Comprobación de lectura –
• a. Indique si cada afirmación concuerda con la nota sobre la despedida de Lula y cite las palabras que lo deciden: (i) Lula nació en Caetés. (ii) El homenaje se realizó en Río de Janeiro. (iii) Lula lloró una sola vez durante el acto.
• b. Prolongue la nota sobre la despedida de Lula a partir de su última oración.

Fragmento proporcionado –
********************

Lula: "No piensen que se librarán de mí"
Una multitud homenajeó en Recife al mandatario brasileño, que pasado mañana le entregará el poder a Dilma Rousseff
1 minuto de lectura'
RIO DE JANEIRO.- Dejar el poder es difícil y más aún cuando se es el mandatario más popular de la historia del país. Cuando faltan 48 horas para que se despida de la presidencia de Brasil, Luiz Inacio Lula da Silva no pudo contener las lágrimas durante un homenaje en su estado natal, donde prometió a los brasileños que no se librarán de él fácilmente y exhortó a sus seguidores a apoyar a su sucesora, Dilma Rousseff.
Aclamado por una multitud, exaltado y emocionado, Lula estalló en llanto tres veces durante el acto que se realizó anteanoche en su honor en Recife, estado de Pernambuco, no muy lejos del humilde poblado rural de Caetés, donde nació 65 años atrás. En su discurso, plagado de referencias divinas, se proclamó un elegido de Dios y hasta bromeó con que podría convertirse en pastor.

********************

[Registros tomados de un conjunto de datos]
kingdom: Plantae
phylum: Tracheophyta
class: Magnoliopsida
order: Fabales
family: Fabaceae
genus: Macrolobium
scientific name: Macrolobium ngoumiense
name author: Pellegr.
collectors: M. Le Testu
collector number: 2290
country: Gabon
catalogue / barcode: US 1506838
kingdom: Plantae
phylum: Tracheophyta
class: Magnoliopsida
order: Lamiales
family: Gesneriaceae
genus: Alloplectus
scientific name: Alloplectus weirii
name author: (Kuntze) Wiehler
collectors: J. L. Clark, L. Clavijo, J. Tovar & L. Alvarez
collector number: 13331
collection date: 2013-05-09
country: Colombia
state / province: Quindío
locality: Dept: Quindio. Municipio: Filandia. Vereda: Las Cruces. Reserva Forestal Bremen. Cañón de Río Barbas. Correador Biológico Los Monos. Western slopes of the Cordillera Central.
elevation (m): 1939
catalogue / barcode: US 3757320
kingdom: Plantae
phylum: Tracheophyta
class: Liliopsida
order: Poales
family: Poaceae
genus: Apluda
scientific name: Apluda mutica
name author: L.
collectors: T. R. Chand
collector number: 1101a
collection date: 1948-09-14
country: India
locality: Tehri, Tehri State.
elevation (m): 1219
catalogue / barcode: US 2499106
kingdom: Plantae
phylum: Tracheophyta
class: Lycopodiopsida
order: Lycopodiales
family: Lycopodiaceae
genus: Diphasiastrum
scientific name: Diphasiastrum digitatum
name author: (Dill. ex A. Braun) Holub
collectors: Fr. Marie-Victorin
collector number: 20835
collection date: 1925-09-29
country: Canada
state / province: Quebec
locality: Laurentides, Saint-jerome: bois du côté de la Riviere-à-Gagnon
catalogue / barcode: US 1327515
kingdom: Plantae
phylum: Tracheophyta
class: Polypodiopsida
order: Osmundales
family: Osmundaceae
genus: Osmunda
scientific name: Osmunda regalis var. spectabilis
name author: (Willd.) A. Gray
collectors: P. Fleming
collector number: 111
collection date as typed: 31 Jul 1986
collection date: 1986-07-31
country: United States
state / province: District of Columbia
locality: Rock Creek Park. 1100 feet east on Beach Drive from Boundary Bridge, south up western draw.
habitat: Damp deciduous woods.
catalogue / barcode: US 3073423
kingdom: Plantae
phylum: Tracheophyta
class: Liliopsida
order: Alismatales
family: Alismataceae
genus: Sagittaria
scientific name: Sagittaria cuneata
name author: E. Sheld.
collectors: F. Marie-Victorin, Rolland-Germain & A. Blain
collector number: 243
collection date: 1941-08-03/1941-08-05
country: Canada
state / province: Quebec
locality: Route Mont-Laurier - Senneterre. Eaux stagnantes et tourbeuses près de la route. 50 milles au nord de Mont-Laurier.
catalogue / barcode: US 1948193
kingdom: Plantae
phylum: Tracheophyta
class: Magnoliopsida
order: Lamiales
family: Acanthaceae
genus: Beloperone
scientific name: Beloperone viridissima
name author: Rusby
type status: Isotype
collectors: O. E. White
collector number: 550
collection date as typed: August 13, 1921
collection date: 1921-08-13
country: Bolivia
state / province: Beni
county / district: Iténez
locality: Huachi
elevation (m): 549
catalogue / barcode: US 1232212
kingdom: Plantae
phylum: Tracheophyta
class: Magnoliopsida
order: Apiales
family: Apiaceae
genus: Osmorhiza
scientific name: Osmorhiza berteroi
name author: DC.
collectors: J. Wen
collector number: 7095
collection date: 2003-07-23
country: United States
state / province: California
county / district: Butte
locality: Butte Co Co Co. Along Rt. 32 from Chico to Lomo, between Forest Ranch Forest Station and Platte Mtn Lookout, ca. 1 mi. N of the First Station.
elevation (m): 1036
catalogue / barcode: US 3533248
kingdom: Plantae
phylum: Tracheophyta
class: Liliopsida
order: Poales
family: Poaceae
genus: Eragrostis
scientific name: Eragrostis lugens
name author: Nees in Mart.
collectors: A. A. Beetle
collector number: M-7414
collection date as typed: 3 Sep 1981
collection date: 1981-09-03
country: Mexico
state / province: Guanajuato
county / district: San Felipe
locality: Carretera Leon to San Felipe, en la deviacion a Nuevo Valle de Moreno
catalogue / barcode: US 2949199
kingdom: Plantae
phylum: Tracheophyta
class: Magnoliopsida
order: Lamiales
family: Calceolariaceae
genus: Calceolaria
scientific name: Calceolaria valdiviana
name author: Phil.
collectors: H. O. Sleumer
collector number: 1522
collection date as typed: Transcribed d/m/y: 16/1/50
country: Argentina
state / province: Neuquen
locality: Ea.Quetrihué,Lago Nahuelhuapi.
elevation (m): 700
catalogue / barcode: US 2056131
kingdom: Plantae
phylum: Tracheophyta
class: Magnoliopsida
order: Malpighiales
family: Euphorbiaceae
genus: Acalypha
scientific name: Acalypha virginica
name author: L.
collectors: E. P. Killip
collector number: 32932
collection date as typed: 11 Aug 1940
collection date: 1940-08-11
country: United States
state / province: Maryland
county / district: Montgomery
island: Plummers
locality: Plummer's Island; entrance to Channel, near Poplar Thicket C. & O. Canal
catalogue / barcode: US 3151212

********************

Respuestas por tarea –
• a.
(i) Sí: «no muy lejos del humilde poblado rural de Caetés, donde nació 65 años atrás».
(ii) No: «el acto que se realizó anteanoche en su honor en Recife, estado de Pernambuco».
(iii) No: «Lula estalló en llanto tres veces durante el acto».

• b.
"Dejo apenas la presidencia, pero no piensen que se librarán de mí, porque estaré en las calles de este país ayudando a resolver los problemas de Brasil", aseguró desde el palco montado en la plaza Marco Zero. "Estoy agradecido a Dios. De no haber sido por el dedo de Dios, no sería normal que un pobre de Caetés, que huyó del hambre, se convirtiera en presidente. El que no cree en Dios, debe creer", resaltó, para luego agregar que en el futuro se veía "haciendo un sermón" en este mismo lugar.
Fieles no le faltarían, a juzgar por el fervor que transmitían las miles de personas que se acercaron para vivar y saludar a este ex obrero metalúrgico y líder sindical que en 2003 llegó al Palacio del Planalto luego de haber sufrido tres derrotas consecutivas, en las elecciones de 1989, 1994 y 1998.
Se refirió a esas traumáticas experiencias como un aprendizaje clave, y recordó que en 1989 una mujer muy pobre de Recife le dijo que no votaría por él porque tenía miedo de perder lo poco que poseía por las políticas de extrema izquierda que entonces defendía.
"Volví a casa y le dije a Marisa [su esposa] que me sentía asustado, porque la gente a la que yo quería ayudar me tenía miedo. Y Marisa me dijo: «Vuelve a intentarlo, porque algún día resultará»", relató.
También admitió que no pudo hacer todo lo que hubiese querido en estos ocho años de gobierno, pero afirmó que su sucesora, Rousseff, completará su trabajo.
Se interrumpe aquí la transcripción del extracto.